● THE TASK
The records appear below. Copy each one exactly.

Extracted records
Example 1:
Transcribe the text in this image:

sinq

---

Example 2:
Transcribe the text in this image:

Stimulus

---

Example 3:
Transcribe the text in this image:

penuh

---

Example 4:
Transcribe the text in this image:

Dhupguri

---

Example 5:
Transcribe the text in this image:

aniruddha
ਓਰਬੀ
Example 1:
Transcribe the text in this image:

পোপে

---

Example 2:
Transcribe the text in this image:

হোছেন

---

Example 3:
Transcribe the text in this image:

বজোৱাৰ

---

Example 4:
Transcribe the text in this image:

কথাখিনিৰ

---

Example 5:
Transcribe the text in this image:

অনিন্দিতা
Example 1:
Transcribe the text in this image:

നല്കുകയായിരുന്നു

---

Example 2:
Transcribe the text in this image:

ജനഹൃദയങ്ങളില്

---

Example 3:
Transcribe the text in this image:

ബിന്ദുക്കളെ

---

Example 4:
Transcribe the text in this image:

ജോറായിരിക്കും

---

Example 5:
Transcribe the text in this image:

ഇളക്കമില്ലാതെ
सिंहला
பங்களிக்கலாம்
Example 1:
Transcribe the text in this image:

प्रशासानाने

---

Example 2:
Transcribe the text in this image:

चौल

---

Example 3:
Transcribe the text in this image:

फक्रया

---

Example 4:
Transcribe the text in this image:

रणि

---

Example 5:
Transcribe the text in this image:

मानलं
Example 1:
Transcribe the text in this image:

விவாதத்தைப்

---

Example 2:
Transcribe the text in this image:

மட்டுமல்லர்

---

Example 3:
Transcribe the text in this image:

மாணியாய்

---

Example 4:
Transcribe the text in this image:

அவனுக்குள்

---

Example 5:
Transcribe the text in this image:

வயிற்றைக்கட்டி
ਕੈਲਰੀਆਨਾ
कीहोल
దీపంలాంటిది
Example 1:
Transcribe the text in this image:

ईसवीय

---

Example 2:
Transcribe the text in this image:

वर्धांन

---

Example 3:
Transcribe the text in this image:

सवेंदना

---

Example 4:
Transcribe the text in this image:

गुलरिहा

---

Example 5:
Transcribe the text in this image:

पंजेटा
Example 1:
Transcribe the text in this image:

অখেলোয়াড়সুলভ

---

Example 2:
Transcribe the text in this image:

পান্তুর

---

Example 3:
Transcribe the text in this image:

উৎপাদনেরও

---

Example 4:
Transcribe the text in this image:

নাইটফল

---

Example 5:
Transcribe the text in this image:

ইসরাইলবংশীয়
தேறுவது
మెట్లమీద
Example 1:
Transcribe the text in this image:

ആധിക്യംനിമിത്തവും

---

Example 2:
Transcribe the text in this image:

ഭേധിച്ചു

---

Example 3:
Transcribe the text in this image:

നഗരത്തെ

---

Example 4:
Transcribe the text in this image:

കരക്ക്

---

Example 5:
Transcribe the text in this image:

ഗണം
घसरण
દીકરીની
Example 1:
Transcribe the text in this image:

● REPLY
Example 1:
Transcribe the text in this image:

sinq

---

Example 2:
Transcribe the text in this image:

Stimulus

---

Example 3:
Transcribe the text in this image:

penuh

---

Example 4:
Transcribe the text in this image:

Dhupguri

---

Example 5:
Transcribe the text in this image:

aniruddha
ਓਰਬੀ
Example 1:
Transcribe the text in this image:

পোপে

---

Example 2:
Transcribe the text in this image:

হোছেন

---

Example 3:
Transcribe the text in this image:

বজোৱাৰ

---

Example 4:
Transcribe the text in this image:

কথাখিনিৰ

---

Example 5:
Transcribe the text in this image:

অনিন্দিতা
Example 1:
Transcribe the text in this image:

നല്കുകയായിരുന്നു

---

Example 2:
Transcribe the text in this image:

ജനഹൃദയങ്ങളില്

---

Example 3:
Transcribe the text in this image:

ബിന്ദുക്കളെ

---

Example 4:
Transcribe the text in this image:

ജോറായിരിക്കും

---

Example 5:
Transcribe the text in this image:

ഇളക്കമില്ലാതെ
सिंहला
பங்களிக்கலாம்
Example 1:
Transcribe the text in this image:

प्रशासानाने

---

Example 2:
Transcribe the text in this image:

चौल

---

Example 3:
Transcribe the text in this image:

फक्रया

---

Example 4:
Transcribe the text in this image:

रणि

---

Example 5:
Transcribe the text in this image:

मानलं
Example 1:
Transcribe the text in this image:

விவாதத்தைப்

---

Example 2:
Transcribe the text in this image:

மட்டுமல்லர்

---

Example 3:
Transcribe the text in this image:

மாணியாய்

---

Example 4:
Transcribe the text in this image:

அவனுக்குள்

---

Example 5:
Transcribe the text in this image:

வயிற்றைக்கட்டி
ਕੈਲਰੀਆਨਾ
कीहोल
దీపంలాంటిది
Example 1:
Transcribe the text in this image:

ईसवीय

---

Example 2:
Transcribe the text in this image:

वर्धांन

---

Example 3:
Transcribe the text in this image:

सवेंदना

---

Example 4:
Transcribe the text in this image:

गुलरिहा

---

Example 5:
Transcribe the text in this image:

पंजेटा
Example 1:
Transcribe the text in this image:

অখেলোয়াড়সুলভ

---

Example 2:
Transcribe the text in this image:

পান্তুর

---

Example 3:
Transcribe the text in this image:

উৎপাদনেরও

---

Example 4:
Transcribe the text in this image:

নাইটফল

---

Example 5:
Transcribe the text in this image:

ইসরাইলবংশীয়
தேறுவது
మెట్లమీద
Example 1:
Transcribe the text in this image:

ആധിക്യംനിമിത്തവും

---

Example 2:
Transcribe the text in this image:

ഭേധിച്ചു

---

Example 3:
Transcribe the text in this image:

നഗരത്തെ

---

Example 4:
Transcribe the text in this image:

കരക്ക്

---

Example 5:
Transcribe the text in this image:

ഗണം
घसरण
દીકરીની
Example 1:
Transcribe the text in this image:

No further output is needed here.